A Study of SHY-ONC6, a Novel Proteasome Inhibitor, in Adults With Advanced or Metastatic Solid Tumors
Purpose
This is a Phase 1, first-in-human (FIH), open-label, multicenter study designed to evaluate the safety, tolerability, PK, and preliminary anti-tumor activity of SHY-ONC6 in participants with advanced or metastatic solid tumors who have progressed on or are intolerant to standard therapies. The study will consist of 2 parts: a dose escalation part (Phase 1a) and a dose expansion part (Phase 1b).
Conditions
- Advanced or Metastatic Solid Tumors
- Triple Negative Breast Cancer (TNBC)
- HR+ Breast Cancer
- Colon Cancer
- Gastric Cancer
- Hepatecellular Carcinoma
- NSCLC (Advanced Non-small Cell Lung Cancer)
- Mesothelioma
- Pancreatic Carcinoma Metastatic
- Hormone Refractory Prostate Cancer
- Soft Tissue Sarcomas
Eligibility
- Eligible Ages
- Over 18 Years
- Eligible Sex
- All
- Accepts Healthy Volunteers
- No
Inclusion Criteria
- Male or female ≥18 years of age. - Life expectancy >3 months. - ECOG performance status 0-1. - Histologically/cytologically confirmed advanced or metastatic solid tumors that have progressed on or are intolerant/unsuitable for standard therapies.
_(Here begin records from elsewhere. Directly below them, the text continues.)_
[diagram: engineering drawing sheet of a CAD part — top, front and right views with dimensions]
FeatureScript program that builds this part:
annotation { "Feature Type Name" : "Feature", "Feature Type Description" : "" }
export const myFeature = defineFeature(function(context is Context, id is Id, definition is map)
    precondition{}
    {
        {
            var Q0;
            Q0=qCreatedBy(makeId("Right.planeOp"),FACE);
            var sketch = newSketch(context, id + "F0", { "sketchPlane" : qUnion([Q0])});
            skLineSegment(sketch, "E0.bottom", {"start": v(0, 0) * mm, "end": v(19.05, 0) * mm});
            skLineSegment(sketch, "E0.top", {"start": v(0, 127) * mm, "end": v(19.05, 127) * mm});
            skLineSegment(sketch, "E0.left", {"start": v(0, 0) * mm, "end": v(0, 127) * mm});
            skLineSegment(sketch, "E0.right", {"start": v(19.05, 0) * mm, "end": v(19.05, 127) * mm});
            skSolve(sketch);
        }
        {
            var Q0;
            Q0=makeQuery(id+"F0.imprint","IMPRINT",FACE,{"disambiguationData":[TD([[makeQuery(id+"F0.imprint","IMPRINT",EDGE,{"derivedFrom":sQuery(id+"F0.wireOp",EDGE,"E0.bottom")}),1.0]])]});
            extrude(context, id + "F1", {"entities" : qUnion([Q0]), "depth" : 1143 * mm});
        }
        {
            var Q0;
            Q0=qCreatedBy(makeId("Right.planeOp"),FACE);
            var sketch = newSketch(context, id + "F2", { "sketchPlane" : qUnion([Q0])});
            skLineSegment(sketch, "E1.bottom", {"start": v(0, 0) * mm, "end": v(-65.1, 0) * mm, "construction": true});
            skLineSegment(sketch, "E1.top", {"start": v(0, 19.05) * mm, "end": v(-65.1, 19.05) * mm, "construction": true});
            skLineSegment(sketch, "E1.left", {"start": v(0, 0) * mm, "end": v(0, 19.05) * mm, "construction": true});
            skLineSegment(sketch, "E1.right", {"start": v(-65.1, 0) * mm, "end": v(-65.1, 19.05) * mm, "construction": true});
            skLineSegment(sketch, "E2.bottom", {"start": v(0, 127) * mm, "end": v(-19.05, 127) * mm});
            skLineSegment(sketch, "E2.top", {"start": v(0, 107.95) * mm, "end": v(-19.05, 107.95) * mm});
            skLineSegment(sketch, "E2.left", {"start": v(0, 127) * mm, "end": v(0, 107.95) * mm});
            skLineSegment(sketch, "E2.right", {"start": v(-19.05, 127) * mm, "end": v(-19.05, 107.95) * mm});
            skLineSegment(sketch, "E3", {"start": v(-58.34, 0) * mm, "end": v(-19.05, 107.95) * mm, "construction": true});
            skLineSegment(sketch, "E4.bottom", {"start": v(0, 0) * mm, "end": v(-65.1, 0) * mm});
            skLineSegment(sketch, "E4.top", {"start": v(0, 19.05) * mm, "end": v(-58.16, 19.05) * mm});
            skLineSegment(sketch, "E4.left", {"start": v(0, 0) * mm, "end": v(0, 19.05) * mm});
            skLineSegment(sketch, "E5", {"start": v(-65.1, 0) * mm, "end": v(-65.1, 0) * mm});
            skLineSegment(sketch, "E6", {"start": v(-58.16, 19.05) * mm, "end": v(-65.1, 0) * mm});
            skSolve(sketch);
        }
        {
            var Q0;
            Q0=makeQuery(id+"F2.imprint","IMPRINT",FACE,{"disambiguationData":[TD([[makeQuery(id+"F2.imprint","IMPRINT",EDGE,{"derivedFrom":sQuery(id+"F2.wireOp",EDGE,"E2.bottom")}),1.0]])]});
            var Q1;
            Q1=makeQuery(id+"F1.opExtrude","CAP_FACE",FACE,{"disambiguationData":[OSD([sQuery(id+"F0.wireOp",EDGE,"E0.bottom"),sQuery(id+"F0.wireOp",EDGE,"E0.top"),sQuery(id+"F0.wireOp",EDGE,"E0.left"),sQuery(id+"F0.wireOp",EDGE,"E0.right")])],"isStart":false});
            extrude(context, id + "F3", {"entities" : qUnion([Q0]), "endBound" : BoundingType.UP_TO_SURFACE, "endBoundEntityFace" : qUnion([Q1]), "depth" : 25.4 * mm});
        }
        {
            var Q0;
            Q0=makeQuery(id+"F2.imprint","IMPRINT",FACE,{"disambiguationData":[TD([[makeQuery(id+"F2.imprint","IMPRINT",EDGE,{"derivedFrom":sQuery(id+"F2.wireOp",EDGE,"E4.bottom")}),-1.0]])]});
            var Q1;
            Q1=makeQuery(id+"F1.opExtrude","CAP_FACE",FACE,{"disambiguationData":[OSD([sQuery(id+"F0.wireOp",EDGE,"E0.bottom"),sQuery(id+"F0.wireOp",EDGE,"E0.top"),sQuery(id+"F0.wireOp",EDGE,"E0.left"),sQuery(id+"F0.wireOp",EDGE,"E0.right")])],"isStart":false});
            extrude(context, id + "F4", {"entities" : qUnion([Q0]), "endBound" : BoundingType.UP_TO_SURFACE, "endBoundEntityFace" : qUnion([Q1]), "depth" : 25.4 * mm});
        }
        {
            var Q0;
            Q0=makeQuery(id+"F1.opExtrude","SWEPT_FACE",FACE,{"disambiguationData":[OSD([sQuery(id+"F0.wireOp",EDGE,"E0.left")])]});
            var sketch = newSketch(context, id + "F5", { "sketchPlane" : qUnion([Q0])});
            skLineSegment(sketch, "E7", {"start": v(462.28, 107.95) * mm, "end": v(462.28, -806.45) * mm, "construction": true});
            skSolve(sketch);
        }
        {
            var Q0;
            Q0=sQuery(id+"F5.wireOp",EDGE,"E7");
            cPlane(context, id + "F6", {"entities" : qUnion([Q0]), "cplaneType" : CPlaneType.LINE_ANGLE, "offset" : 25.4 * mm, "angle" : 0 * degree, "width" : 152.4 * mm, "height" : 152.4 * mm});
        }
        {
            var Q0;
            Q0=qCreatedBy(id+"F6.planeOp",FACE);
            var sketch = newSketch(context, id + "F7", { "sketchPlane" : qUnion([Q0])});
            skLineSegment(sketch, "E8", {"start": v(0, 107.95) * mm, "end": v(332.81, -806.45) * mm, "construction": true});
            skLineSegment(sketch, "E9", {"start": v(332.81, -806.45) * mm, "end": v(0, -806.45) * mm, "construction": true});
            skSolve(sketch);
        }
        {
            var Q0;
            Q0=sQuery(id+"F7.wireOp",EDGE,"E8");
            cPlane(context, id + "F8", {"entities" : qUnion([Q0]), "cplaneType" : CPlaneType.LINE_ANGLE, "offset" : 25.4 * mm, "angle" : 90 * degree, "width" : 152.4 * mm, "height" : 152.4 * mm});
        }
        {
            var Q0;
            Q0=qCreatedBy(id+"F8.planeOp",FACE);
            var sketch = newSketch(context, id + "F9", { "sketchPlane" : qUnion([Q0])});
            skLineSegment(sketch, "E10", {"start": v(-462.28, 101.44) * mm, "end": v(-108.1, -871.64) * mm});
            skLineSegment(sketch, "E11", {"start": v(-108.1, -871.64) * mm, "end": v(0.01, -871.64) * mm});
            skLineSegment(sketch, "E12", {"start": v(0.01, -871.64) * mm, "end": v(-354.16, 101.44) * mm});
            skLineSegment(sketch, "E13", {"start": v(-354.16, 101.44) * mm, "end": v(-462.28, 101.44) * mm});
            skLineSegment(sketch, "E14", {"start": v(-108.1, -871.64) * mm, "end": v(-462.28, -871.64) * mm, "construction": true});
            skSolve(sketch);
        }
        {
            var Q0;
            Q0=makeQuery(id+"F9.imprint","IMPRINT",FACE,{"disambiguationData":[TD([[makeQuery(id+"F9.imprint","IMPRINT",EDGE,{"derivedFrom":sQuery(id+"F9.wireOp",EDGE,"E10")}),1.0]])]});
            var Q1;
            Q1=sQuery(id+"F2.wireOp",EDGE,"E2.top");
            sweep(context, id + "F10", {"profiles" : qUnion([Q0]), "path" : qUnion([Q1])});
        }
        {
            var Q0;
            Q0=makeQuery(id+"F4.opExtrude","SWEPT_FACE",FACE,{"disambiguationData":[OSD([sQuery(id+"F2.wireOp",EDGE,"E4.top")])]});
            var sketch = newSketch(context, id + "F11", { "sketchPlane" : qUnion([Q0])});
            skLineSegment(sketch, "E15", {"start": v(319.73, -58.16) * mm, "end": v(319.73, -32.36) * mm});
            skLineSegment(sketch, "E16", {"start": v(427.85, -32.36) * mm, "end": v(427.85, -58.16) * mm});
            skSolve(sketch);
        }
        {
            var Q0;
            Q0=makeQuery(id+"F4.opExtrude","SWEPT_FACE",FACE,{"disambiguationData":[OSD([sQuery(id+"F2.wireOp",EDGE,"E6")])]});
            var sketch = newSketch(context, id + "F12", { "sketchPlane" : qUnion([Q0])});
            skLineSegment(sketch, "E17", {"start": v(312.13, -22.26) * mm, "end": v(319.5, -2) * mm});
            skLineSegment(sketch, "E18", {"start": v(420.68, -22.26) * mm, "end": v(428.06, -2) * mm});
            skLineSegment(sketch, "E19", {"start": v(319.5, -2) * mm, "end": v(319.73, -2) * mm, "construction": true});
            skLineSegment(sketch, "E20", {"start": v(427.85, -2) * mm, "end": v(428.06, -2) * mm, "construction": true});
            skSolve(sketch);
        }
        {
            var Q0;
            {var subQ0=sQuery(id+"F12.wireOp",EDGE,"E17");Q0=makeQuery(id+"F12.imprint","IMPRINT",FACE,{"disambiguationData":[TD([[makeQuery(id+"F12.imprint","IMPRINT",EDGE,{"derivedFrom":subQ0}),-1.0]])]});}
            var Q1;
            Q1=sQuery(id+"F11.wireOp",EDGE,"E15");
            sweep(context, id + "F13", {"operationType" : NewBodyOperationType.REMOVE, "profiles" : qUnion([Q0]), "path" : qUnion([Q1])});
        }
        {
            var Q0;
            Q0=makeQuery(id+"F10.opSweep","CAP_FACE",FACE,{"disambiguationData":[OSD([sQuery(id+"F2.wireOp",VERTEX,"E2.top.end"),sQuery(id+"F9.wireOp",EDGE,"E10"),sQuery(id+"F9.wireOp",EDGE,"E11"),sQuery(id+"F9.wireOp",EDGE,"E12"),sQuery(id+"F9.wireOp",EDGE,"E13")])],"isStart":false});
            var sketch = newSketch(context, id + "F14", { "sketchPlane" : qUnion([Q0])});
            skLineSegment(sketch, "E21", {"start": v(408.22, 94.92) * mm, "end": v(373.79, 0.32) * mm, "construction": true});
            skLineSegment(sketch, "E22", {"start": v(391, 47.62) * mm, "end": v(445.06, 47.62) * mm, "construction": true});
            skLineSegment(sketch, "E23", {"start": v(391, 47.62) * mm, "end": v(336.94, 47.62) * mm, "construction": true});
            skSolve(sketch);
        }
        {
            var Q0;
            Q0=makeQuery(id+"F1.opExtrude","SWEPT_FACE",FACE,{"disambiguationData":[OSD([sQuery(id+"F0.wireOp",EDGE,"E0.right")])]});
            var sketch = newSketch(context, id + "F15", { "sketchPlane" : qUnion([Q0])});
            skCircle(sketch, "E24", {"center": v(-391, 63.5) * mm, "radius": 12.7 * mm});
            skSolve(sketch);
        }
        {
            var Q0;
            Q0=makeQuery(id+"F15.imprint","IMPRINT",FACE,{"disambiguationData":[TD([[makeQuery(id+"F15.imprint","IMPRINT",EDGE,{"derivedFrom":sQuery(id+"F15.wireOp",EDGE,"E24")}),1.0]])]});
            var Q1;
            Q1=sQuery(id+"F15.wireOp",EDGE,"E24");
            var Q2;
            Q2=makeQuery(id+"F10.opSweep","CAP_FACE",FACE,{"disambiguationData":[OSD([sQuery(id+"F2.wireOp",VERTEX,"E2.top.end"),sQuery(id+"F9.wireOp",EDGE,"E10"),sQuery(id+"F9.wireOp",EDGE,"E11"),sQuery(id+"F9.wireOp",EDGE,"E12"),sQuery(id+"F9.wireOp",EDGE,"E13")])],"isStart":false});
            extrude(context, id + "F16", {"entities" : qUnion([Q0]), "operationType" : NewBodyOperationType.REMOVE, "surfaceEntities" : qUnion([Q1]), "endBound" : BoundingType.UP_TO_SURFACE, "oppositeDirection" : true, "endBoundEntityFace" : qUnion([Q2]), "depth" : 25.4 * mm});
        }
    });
Eligible tumor types: TNBC, HR+ breast cancer, colon cancer, gastric cancer, HCC, NSCLC (adeno and squamous), mesothelioma, pancreatic cancer, HRPC, soft tissue sarcoma; other tumor types after Medical Monitor discussion. Stable CNS metastases ≥4 weeks post-radiotherapy and off steroids ≥14 days are permitted. - ≥1 measurable lesion per RECIST v1.1 (prostate cancer with bone-only disease and elevated PSA assessed by PCWG3). - Accessible tumor for biopsy - Adequate organ/bone marrow function. - Willingness and ability to provide informed consent. - Negative serum pregnancy test and use of effective contraception through 90 days after last dose for women of childbearing potential. - Male participants must use barrier contraception or abstinence and not donate sperm through 90 days after last dose.
Exclusion Criteria
- High-risk cardiovascular disease. - Concurrent anti-cancer treatment. - Active infection requiring systemic treatment within 2 weeks pre-dose. - History of another malignancy (with standard exceptions for in situ disease, non-melanoma skin cancers, and remission ≥2 years). - Active HBV (HBV-DNA >ULN), HCV (HCV-RNA >ULN), or HIV (well-controlled HIV with CD4 ≥350 cells/µL and undetectable viral load permitted); AIDS-defining opportunistic infection within 12 months. - Compromised pulmonary function within 6 months pre-dose . - Pregnancy or breastfeeding. - Recent radiotherapy, systemic anti-tumor therapy, other investigational therapy without appropriate washout. - Major surgery ≤4 weeks pre-dose. - Unable to swallow tablets or conditions affecting GI absorption. - Any medical or psychiatric disorders affecting compliance and/or interpretation of study results. - Persistent toxicities from prior anti-cancer therapy (exceptions apply) - Clinically significant corneal disease. - Unable to comply with prohibited concomitant medication restrictions.
Study Design
- Phase
- Phase 1
- Study Type
- Interventional
- Allocation
- N/A
- Intervention Model
- Single Group Assignment
- Primary Purpose
- Treatment
- Masking
- None (Open Label)
Arm Groups
| Arm | Description | Assigned Intervention |
|---|---|---|
|
Experimental SHY-ONC6 |
Participants receive SHY-ONC6 administered orally once daily. Phase 1a, sequential dose levels are evaluated under accelerated titration and BOIN dose-escalation design. In Phase 1b, participants will be evaluated in disease-specific expansion cohorts and receive SHY-ONC6 at the RP2D range identified in Phase 1a. |
|
Recruiting Locations
San Antonio, Texas 78229
More Details
- Status
- Recruiting
- Sponsor
- SHY Therapeutics
Detailed Description
This is a Phase 1, first-in-human (FIH), open-label, multicenter study designed to evaluate the safety, tolerability, PK, and preliminary anti-tumor activity of SHY-ONC6 in participants with advanced or metastatic solid tumors who have progressed on or are intolerant to standard therapies. The study will consist of 2 parts: a dose escalation part (Phase 1a) and a dose expansion part (Phase 1b).